What this task involves
In the listing that follows, the range to quote begins at the line that has "right knee: (527, 510, 2)" and ends after the line that has "right shoulder: (916, 354, -11)"; quote it verbatim and add nothing.

Source material

____________

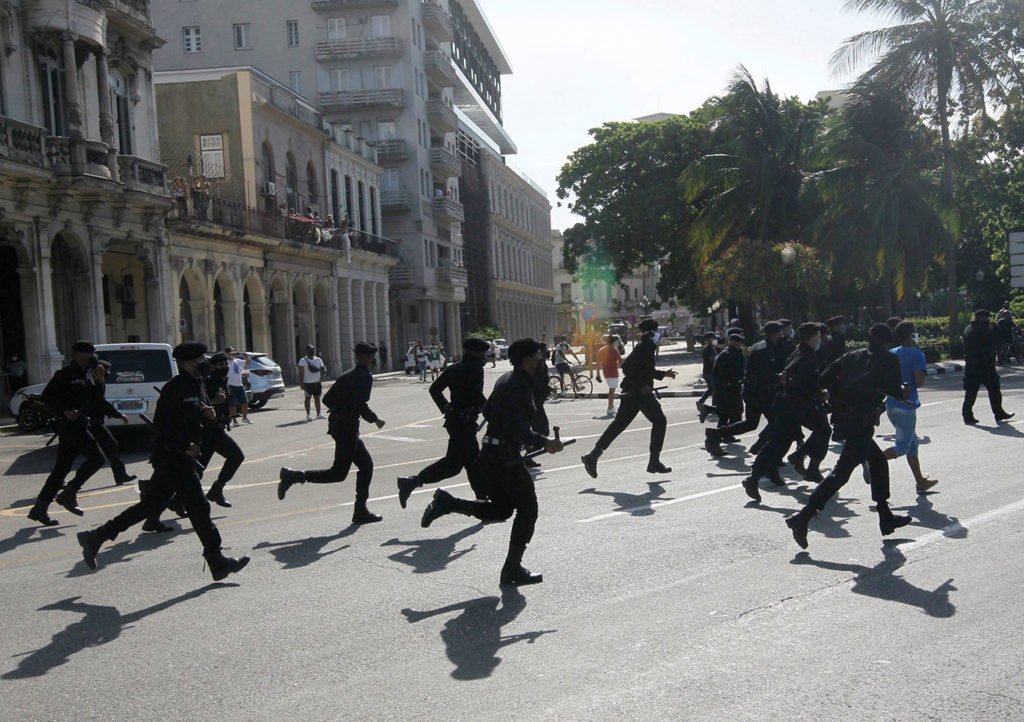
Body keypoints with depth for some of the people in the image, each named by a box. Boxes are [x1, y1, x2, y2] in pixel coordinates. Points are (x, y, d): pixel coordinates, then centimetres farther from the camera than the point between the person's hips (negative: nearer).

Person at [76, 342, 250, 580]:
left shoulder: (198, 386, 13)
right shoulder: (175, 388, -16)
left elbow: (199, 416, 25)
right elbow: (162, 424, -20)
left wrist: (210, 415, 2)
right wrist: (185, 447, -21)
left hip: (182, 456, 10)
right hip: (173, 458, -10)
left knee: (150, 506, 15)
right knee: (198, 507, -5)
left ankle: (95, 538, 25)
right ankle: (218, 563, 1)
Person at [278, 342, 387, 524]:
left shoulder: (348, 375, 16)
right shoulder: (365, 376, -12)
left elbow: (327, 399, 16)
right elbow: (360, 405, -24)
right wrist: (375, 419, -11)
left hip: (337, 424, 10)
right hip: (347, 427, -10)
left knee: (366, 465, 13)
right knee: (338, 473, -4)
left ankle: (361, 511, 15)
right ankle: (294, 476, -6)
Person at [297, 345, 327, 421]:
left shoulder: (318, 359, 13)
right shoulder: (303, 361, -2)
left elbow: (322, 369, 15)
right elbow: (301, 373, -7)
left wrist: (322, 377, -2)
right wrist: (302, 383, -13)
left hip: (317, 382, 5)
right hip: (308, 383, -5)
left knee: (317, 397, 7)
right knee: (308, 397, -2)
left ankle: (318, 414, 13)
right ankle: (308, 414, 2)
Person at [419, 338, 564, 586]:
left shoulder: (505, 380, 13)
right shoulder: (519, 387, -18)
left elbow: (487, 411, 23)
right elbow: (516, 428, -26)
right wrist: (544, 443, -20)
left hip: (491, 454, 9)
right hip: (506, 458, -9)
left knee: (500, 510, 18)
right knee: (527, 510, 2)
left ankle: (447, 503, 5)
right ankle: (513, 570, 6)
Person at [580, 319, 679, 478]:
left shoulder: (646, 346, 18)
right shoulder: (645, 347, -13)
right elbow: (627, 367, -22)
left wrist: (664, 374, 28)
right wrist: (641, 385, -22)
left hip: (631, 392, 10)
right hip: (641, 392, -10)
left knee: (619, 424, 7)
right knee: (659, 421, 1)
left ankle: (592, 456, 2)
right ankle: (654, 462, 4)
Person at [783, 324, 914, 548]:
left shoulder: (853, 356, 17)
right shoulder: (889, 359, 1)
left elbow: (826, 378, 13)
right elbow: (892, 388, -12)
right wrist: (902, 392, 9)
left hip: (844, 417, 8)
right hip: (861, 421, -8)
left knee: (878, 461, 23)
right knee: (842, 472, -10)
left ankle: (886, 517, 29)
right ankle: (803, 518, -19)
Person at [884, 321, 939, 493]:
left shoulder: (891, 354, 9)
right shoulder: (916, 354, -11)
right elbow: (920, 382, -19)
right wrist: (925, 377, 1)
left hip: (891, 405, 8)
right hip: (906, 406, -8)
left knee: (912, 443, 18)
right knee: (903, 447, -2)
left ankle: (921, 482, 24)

____________

Response box
right knee: (527, 510, 2)
left ankle: (447, 503, 5)
right ankle: (513, 570, 6)
Person at [580, 319, 679, 478]:
left shoulder: (646, 346, 18)
right shoulder: (645, 347, -13)
right elbow: (627, 367, -22)
left wrist: (664, 374, 28)
right wrist: (641, 385, -22)
left hip: (631, 392, 10)
right hip: (641, 392, -10)
left knee: (619, 424, 7)
right knee: (659, 421, 1)
left ankle: (592, 456, 2)
right ankle: (654, 462, 4)
Person at [783, 324, 914, 548]:
left shoulder: (853, 356, 17)
right shoulder: (889, 359, 1)
left elbow: (826, 378, 13)
right elbow: (892, 388, -12)
right wrist: (902, 392, 9)
left hip: (844, 417, 8)
right hip: (861, 421, -8)
left knee: (878, 461, 23)
right knee: (842, 472, -10)
left ankle: (886, 517, 29)
right ankle: (803, 518, -19)
Person at [884, 321, 939, 493]:
left shoulder: (891, 354, 9)
right shoulder: (916, 354, -11)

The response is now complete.